I took a few Big risks around 19-20, they blew a massive hole in my life plan – the solid ground gave way to shifting sand. I found safe ground when the first risk paid off with a solid career in banking. I ran head long into shifting sand when I moved interstate, abandoning my career, to begin life with my boyfriend of 4 months (my second risk). I found solid ground again and really enjoyed our time in self imposed exile together. Since then the earth has fallen away and I have ran to and from solid ground many times.
Something I know for sure is that if you get too comfortable somewhere your rock will turn to sand and force you to move on, to grow.

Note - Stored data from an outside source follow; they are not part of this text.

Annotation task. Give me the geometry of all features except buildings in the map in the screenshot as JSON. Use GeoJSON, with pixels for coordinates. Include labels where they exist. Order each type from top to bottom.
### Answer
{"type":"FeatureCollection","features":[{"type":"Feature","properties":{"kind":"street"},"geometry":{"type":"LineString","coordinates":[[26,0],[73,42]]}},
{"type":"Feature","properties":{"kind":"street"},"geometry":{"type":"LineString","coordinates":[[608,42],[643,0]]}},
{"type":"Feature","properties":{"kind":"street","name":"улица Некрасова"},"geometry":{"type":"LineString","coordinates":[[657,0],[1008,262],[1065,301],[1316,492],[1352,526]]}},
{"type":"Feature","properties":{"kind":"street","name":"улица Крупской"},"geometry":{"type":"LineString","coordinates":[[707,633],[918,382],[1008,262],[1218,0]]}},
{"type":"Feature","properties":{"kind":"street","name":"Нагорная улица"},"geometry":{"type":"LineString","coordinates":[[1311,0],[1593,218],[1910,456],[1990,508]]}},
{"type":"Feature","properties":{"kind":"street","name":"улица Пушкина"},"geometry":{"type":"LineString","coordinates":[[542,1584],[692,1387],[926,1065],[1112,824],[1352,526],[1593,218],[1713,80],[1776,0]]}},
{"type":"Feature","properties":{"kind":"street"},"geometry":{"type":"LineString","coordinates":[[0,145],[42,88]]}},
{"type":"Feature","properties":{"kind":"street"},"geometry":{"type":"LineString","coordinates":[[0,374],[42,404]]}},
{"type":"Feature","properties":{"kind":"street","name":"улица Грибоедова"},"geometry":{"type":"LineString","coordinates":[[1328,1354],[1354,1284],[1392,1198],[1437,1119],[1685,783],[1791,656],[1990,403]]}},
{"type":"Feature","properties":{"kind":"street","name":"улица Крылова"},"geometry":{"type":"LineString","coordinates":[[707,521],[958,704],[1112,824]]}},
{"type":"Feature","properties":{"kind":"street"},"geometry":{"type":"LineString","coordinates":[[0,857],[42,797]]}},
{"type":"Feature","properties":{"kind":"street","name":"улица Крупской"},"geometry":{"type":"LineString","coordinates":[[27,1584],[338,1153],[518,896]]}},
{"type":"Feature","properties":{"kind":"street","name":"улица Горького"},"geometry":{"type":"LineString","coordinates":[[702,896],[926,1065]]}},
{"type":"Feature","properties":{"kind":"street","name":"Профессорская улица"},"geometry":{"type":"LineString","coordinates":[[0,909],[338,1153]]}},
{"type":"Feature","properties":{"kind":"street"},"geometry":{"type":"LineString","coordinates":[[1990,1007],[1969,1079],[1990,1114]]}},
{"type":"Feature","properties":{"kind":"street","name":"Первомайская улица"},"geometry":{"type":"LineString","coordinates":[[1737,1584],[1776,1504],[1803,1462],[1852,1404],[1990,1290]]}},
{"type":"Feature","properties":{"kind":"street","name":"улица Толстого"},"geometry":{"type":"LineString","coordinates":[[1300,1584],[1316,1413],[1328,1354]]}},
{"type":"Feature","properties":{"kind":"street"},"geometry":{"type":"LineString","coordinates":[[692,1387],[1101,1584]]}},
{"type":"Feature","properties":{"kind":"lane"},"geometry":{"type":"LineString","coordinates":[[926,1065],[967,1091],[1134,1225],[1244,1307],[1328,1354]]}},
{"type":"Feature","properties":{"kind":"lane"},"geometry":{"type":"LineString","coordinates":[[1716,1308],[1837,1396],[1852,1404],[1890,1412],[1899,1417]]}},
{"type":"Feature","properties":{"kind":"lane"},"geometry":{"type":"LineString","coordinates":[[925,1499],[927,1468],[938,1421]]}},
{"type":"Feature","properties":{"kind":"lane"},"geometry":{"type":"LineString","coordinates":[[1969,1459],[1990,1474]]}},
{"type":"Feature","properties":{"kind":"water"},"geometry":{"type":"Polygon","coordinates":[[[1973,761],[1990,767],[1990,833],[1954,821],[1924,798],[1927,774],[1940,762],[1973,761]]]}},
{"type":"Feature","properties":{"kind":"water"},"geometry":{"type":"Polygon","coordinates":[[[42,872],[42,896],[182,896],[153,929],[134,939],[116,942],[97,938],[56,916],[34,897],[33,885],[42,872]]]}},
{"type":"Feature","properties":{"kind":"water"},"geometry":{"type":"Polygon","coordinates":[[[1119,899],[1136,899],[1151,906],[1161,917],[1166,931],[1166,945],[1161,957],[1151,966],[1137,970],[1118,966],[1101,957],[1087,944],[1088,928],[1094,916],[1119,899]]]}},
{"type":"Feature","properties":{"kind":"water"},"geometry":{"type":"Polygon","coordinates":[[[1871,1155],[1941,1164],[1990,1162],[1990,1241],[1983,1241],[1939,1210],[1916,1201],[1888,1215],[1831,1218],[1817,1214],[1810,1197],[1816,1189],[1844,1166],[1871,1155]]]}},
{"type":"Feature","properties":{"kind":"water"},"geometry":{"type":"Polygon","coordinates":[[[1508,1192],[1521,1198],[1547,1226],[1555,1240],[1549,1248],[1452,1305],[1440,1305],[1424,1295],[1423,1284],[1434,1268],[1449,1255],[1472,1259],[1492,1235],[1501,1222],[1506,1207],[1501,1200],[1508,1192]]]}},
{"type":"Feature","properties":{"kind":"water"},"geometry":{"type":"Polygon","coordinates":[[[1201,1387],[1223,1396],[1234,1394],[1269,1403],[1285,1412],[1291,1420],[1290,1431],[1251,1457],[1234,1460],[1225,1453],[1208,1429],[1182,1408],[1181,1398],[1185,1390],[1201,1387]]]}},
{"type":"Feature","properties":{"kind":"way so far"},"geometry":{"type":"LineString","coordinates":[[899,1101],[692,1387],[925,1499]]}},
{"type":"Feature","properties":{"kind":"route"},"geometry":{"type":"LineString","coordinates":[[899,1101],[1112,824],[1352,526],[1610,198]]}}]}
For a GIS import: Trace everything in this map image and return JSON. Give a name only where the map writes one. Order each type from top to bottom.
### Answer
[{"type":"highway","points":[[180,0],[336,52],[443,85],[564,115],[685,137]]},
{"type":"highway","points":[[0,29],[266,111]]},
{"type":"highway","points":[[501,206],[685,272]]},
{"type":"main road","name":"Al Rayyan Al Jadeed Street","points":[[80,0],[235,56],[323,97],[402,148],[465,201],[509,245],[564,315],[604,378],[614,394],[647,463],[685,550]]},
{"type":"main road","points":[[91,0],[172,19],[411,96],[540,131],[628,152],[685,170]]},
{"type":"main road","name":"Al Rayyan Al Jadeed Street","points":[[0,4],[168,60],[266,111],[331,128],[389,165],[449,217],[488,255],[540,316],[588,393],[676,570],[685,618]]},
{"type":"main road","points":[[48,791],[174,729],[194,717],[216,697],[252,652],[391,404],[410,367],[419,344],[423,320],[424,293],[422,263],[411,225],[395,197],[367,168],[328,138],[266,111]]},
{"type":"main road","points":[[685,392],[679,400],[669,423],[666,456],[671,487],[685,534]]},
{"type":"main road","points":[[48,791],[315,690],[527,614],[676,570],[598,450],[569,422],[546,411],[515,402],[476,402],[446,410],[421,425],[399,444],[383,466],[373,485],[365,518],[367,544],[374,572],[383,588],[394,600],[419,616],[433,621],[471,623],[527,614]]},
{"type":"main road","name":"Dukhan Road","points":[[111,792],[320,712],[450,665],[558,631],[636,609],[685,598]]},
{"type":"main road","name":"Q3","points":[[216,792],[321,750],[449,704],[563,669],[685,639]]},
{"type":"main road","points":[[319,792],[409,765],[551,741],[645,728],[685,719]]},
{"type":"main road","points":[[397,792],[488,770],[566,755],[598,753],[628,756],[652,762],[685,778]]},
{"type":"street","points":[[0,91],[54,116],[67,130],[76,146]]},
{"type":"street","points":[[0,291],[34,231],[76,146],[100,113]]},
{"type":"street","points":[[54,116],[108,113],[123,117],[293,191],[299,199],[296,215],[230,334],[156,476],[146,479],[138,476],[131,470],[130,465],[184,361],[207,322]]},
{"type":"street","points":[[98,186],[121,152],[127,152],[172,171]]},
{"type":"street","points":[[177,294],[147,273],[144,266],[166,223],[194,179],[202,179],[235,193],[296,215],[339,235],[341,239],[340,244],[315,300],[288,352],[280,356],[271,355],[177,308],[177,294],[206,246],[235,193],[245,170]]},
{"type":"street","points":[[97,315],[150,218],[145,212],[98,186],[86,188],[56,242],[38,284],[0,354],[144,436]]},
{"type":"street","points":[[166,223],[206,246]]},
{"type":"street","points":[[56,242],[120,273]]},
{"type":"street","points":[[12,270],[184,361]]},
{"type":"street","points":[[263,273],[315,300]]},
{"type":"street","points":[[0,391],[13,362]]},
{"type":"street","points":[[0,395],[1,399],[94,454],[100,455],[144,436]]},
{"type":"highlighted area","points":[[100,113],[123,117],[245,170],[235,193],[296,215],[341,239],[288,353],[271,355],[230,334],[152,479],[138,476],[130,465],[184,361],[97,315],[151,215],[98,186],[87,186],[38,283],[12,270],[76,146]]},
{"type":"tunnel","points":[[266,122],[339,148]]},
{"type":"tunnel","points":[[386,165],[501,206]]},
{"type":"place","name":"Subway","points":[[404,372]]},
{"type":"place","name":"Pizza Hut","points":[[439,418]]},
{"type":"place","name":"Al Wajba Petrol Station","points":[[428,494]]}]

I feel like I have been on solid ground for a little while now and I am feeling the gentle warning tremors on the earth readying itself to move. In the past I have been the one to run into the next challenge. From the outside looking in I’m told it appears fearless (or stupid). In reality it is a compulsion to grow & develop.
This time I find myself wanting to cling to now; to watch my son at this beautiful age forever, to live by the beach, to continue to have family as our focus as we quietly build the foundations of our lives. But alas, the winds of change are rustling in the leaves. I don’t know what they will bring.